One cannot truly exist without the other, although they exist in genuine tension” (35). He admits this can be paradoxical, but he sees such a balance as constitutive of the nature of reality: “these two modes of being are integrally interdependent. Ultimately, Peterson wants “balance between conservativism and originality” (34). Beyond Order provides a call to balance these two fundamental principles of reality, and guides us along the straight and narrow path that divides them.

While chaos, in excess, threatens us with instability and anxiety, unchecked order can petrify us into submission. What’s more, he offers strategies for overcoming the cultural, scientific, and psychological forces causing us to tend toward tyranny, and teaches us how to rely instead on our instinct to find meaning and purpose, even-and especially-when we find ourselves powerless.
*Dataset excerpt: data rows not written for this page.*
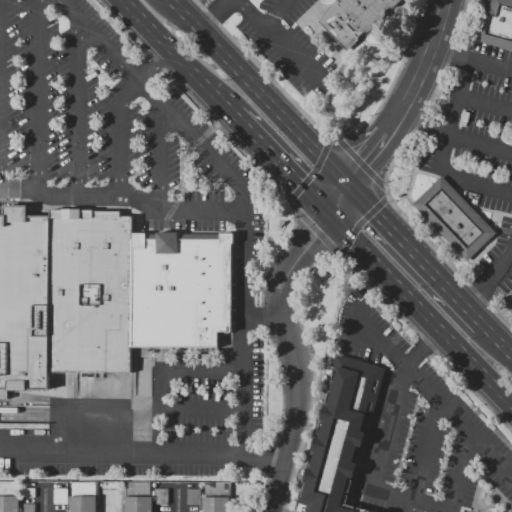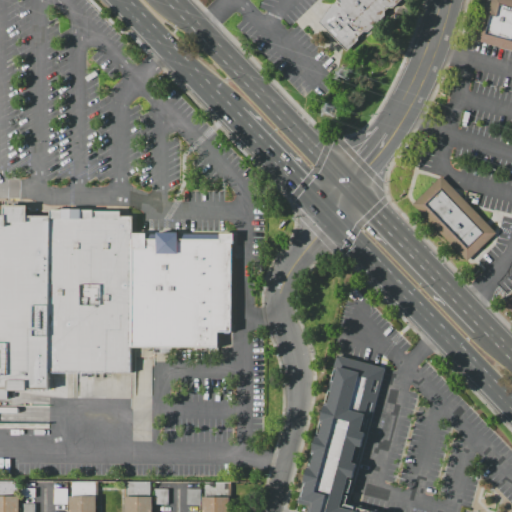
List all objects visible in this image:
road: (176, 7)
road: (277, 13)
road: (162, 14)
road: (215, 16)
building: (352, 18)
building: (354, 19)
building: (495, 24)
building: (496, 24)
road: (274, 37)
parking lot: (284, 42)
road: (172, 50)
road: (422, 67)
road: (158, 69)
power tower: (347, 73)
road: (42, 96)
road: (266, 98)
road: (483, 103)
road: (81, 109)
power tower: (341, 110)
road: (120, 131)
road: (455, 131)
road: (439, 147)
parking lot: (489, 152)
road: (368, 155)
road: (158, 158)
road: (274, 159)
road: (494, 167)
traffic signals: (350, 182)
road: (243, 192)
road: (339, 199)
parking lot: (132, 200)
traffic signals: (329, 216)
building: (453, 218)
building: (454, 218)
road: (416, 253)
building: (132, 290)
road: (243, 291)
building: (102, 293)
building: (26, 299)
building: (509, 303)
building: (508, 304)
road: (420, 309)
road: (498, 337)
road: (424, 350)
road: (292, 357)
road: (240, 368)
road: (431, 394)
road: (200, 411)
building: (341, 436)
building: (340, 437)
road: (427, 452)
road: (80, 455)
road: (261, 464)
road: (379, 466)
road: (460, 474)
building: (60, 496)
building: (81, 496)
building: (160, 496)
building: (192, 496)
building: (9, 497)
building: (83, 497)
building: (138, 497)
road: (42, 500)
road: (176, 500)
building: (9, 503)
building: (138, 503)
building: (214, 503)
building: (216, 504)
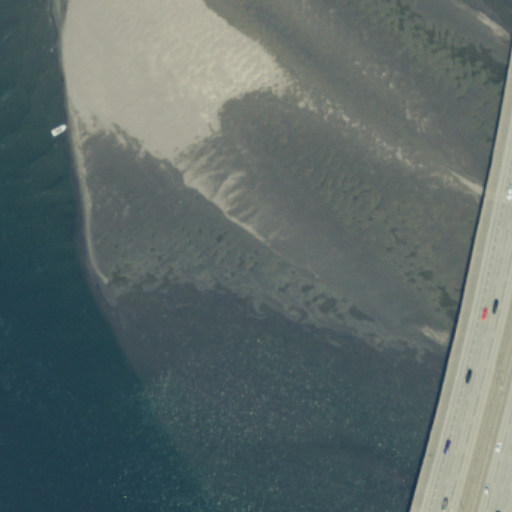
In a time when the human will increasingly imposes itself over every sphere of life-from our social structures to our emotional states-Peterson warns that too much security is dangerous.

Now, in this sequel, Peterson delivers 12 more lifesaving principles for resisting the exhausting toll that our desire for order the world inevitably takes. Jordan B. Peterson, clinical psychologist and professor at Harvard and the University of Toronto, helped readers impose order on the chaos of their lives. People can “break the rules ethically” but only after they “have mastered them first and disciplined themselves to understand the necessity of those rules” (85). This isn’t chaos, however, but rather liberated continuation of the original spirit and intention of the rules. It also repeatedly emphasizes the need for creative transformation, the need to change when the status quo has become corrupt. Yes, it does have the black cover, and it was written during a chaotic time in Peterson’s life. Peterson had referred to this arrangement in the introductory overture to his first book, and he calls that first book a work of “ordering principles.” But Beyond Order is not chaos so much as balance. The packaging of the books gives this away, as the two have identical cover designs except that the first is white while the second is black. Is it then the chaos book? Almost, but not quite.īeyond Order is indeed the yin to the previous yang. Whereas 12 Rules for Life offered order as “an antidote to chaos” (its subtitle), this book seeks to move “beyond” that order. Titled Beyond Order: 12 More Rules for Life, it’s packaged as a complement to the first. After nearly dying last year, Jordan Peterson is back with a sequel to his bestselling 12 Rules for Life.